**EXERCISE OBJECTIVE:** Copy the lines word for word, starting with the very first line and continuing through the line with "bujanovačkog sela Velikog", with both of those lines included.

**Transcribed page contents:**

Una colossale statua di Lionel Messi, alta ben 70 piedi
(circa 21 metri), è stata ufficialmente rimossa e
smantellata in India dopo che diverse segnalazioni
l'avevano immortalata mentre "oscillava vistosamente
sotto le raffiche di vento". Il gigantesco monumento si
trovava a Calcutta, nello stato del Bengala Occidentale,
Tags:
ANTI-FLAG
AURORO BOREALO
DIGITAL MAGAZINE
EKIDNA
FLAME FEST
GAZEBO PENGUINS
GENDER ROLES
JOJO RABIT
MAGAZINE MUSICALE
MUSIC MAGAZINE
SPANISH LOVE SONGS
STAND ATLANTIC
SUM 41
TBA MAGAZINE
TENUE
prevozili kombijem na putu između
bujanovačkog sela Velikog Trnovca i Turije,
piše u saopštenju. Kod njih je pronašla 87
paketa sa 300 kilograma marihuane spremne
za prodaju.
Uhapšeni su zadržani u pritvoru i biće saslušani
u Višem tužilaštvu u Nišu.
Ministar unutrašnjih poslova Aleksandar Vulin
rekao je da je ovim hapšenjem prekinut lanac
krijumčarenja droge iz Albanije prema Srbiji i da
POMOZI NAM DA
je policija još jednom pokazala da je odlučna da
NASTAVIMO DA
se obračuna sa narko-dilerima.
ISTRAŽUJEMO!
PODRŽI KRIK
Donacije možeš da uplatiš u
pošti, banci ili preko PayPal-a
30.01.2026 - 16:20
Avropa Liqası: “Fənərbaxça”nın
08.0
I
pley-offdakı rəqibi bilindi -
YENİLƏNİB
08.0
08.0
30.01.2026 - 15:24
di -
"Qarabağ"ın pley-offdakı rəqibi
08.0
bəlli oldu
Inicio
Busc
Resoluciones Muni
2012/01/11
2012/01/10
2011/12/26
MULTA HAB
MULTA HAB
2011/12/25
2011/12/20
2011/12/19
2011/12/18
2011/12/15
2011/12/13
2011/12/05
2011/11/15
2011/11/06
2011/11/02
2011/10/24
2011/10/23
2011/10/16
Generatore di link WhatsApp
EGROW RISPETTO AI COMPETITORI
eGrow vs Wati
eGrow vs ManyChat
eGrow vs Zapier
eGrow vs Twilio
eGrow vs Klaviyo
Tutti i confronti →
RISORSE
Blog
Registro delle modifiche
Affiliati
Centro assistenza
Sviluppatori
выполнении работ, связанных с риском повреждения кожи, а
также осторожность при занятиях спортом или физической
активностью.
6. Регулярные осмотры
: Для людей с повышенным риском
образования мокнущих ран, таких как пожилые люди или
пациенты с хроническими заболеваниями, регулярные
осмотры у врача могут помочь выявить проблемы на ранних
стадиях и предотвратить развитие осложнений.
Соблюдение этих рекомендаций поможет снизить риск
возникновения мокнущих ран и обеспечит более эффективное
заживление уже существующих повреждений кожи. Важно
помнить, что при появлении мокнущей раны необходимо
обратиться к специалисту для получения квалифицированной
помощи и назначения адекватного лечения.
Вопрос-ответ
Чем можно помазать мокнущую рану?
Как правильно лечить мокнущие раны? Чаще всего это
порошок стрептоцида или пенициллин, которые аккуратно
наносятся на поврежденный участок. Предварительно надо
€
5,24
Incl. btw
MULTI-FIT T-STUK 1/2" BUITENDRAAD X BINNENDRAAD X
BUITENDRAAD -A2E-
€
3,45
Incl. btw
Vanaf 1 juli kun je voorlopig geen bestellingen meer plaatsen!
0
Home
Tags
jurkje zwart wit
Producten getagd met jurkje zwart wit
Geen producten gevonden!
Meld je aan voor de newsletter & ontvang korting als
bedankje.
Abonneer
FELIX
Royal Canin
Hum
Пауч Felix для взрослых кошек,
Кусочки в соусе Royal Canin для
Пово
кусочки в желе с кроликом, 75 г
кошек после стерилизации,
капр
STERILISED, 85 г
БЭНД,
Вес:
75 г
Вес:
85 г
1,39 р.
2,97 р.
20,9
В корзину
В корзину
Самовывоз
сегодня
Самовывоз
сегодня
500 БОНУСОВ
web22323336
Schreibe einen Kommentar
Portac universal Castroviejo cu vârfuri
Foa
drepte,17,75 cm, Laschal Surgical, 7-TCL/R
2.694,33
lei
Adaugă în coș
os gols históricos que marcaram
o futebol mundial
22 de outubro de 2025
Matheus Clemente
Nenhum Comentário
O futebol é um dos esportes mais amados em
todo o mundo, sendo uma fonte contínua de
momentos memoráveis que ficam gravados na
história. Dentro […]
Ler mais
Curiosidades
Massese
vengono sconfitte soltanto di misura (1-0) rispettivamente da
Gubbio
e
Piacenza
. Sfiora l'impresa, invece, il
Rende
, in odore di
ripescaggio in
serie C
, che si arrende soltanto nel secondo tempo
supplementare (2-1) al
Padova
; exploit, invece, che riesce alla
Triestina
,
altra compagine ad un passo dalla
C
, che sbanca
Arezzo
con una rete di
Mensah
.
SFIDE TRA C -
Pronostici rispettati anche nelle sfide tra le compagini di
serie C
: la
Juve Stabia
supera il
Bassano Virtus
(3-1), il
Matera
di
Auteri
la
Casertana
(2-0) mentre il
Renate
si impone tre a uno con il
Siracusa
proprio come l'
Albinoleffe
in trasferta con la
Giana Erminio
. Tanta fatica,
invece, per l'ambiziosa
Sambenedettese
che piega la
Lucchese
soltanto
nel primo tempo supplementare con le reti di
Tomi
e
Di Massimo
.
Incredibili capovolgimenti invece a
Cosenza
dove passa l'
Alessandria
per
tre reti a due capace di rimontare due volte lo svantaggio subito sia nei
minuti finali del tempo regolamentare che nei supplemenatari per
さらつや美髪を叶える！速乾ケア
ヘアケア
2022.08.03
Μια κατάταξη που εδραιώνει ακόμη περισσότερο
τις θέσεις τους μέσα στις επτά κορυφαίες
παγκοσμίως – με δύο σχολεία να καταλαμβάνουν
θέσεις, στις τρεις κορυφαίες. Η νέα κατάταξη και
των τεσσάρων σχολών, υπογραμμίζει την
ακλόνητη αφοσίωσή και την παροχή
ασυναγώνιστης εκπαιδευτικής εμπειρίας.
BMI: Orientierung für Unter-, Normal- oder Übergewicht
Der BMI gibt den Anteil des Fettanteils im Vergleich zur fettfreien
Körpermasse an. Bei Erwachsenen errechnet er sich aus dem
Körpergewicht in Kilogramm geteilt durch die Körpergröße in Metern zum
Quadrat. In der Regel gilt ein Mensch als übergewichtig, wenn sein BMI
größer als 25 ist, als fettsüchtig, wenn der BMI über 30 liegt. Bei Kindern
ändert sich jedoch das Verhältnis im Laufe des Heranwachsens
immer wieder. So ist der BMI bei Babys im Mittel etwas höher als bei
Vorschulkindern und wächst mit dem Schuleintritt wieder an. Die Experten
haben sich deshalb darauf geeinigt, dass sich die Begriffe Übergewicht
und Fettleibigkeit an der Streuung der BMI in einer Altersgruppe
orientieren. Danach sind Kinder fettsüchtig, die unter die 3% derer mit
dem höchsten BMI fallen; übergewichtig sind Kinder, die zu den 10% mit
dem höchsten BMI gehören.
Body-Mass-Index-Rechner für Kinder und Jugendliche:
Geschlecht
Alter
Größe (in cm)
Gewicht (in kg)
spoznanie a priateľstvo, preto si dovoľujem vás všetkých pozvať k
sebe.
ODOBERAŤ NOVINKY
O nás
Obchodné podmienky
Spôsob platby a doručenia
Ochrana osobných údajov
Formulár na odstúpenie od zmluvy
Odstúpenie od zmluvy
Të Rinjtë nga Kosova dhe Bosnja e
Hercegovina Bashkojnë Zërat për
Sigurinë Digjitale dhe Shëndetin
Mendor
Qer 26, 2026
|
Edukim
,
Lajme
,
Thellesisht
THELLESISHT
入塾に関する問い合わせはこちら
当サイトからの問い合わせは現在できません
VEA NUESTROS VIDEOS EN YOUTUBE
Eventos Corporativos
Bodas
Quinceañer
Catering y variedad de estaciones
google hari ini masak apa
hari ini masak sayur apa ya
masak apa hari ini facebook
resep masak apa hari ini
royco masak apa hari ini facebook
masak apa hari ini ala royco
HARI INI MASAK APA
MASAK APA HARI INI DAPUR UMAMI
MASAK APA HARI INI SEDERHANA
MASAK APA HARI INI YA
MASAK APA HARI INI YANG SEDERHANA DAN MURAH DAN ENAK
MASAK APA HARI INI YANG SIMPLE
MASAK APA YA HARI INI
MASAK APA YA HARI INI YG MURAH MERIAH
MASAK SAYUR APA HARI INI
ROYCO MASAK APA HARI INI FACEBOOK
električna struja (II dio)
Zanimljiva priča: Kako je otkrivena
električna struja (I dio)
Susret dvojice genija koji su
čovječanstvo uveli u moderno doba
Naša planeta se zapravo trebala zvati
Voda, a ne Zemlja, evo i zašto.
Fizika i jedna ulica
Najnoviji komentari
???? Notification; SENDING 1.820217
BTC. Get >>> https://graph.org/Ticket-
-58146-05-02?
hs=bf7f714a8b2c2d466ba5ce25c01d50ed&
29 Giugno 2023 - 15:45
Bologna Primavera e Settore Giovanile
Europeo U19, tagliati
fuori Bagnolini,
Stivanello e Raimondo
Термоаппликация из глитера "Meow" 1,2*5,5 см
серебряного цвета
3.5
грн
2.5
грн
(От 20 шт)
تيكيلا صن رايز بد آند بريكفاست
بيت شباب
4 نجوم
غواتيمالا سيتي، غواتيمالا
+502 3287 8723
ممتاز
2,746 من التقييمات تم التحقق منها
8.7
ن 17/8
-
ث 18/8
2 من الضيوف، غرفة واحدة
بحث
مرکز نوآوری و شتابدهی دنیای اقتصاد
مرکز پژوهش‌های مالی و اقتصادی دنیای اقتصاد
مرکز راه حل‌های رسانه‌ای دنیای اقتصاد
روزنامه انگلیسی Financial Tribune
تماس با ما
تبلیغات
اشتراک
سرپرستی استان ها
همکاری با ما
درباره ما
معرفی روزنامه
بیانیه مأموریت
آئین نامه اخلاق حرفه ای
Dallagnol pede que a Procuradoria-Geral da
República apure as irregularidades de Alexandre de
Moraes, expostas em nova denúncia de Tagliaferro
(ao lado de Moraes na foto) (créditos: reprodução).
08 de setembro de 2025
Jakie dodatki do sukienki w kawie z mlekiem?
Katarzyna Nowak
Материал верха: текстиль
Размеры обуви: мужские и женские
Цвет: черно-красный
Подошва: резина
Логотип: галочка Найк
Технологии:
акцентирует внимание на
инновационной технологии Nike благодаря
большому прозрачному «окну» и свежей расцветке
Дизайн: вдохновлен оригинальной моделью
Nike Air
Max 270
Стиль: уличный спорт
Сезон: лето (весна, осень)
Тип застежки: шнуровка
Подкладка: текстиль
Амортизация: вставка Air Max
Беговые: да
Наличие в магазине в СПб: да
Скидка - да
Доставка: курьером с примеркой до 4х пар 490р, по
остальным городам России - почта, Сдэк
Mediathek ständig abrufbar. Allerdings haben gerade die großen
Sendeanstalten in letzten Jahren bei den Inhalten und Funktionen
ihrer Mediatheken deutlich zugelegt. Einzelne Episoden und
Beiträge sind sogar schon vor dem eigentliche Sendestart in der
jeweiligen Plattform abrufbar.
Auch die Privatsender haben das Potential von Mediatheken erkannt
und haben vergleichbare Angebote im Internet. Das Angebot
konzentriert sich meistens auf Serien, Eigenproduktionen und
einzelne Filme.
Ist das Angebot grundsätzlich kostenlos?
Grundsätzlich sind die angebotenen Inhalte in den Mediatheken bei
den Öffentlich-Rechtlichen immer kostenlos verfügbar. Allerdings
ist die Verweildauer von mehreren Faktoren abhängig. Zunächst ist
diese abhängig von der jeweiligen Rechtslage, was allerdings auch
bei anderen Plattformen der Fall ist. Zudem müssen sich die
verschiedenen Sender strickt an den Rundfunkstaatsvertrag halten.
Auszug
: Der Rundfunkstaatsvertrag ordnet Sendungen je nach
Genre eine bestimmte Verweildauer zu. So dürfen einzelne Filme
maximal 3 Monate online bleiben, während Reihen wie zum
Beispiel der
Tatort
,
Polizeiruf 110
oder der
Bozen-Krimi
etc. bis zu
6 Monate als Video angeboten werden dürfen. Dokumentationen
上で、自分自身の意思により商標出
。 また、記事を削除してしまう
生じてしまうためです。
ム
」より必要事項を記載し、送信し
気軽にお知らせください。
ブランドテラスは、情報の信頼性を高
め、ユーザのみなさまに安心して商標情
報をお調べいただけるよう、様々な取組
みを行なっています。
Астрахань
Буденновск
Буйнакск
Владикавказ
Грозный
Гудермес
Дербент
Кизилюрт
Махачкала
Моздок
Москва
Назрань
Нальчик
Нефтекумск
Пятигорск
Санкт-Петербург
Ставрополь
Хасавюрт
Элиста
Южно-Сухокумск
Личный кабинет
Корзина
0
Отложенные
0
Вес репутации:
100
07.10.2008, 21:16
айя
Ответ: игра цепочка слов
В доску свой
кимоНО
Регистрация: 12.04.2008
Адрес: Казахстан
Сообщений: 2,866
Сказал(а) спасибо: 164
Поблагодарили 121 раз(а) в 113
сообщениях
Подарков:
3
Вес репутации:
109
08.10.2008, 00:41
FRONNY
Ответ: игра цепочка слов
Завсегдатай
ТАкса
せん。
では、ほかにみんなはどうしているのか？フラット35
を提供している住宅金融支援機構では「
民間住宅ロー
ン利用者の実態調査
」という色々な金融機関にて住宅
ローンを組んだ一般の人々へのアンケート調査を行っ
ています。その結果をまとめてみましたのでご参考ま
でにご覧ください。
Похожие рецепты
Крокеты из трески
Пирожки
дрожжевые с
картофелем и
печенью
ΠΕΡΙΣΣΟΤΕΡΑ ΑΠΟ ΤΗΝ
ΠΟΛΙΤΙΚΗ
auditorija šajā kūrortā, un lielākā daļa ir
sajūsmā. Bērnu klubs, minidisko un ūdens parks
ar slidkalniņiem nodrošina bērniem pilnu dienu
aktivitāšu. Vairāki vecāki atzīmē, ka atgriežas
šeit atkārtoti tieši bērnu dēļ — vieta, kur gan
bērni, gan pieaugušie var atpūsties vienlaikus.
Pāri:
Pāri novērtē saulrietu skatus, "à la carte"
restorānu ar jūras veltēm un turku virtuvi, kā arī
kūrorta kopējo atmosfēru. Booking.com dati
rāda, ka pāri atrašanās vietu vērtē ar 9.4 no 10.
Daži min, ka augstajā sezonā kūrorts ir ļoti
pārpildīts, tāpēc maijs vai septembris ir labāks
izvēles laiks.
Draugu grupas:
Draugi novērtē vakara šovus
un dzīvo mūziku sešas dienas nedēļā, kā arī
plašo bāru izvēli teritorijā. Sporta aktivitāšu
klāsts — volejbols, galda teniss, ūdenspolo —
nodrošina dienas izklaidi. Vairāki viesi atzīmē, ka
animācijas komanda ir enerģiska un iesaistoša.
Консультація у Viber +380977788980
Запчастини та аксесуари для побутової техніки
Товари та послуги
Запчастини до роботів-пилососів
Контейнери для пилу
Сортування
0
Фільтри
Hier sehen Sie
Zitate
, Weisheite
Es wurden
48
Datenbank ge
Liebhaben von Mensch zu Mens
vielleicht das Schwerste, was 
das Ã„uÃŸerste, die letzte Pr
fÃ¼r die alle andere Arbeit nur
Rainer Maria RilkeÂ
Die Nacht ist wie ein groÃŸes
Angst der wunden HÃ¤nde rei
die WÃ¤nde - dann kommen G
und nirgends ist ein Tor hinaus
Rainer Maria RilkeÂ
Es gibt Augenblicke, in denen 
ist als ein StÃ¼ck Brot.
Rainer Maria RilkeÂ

**WORKED SOLUTION:**
Una colossale statua di Lionel Messi, alta ben 70 piedi
(circa 21 metri), è stata ufficialmente rimossa e
smantellata in India dopo che diverse segnalazioni
l'avevano immortalata mentre "oscillava vistosamente
sotto le raffiche di vento". Il gigantesco monumento si
trovava a Calcutta, nello stato del Bengala Occidentale,
Tags:
ANTI-FLAG
AURORO BOREALO
DIGITAL MAGAZINE
EKIDNA
FLAME FEST
GAZEBO PENGUINS
GENDER ROLES
JOJO RABIT
MAGAZINE MUSICALE
MUSIC MAGAZINE
SPANISH LOVE SONGS
STAND ATLANTIC
SUM 41
TBA MAGAZINE
TENUE
prevozili kombijem na putu između
bujanovačkog sela Velikog Trnovca i Turije,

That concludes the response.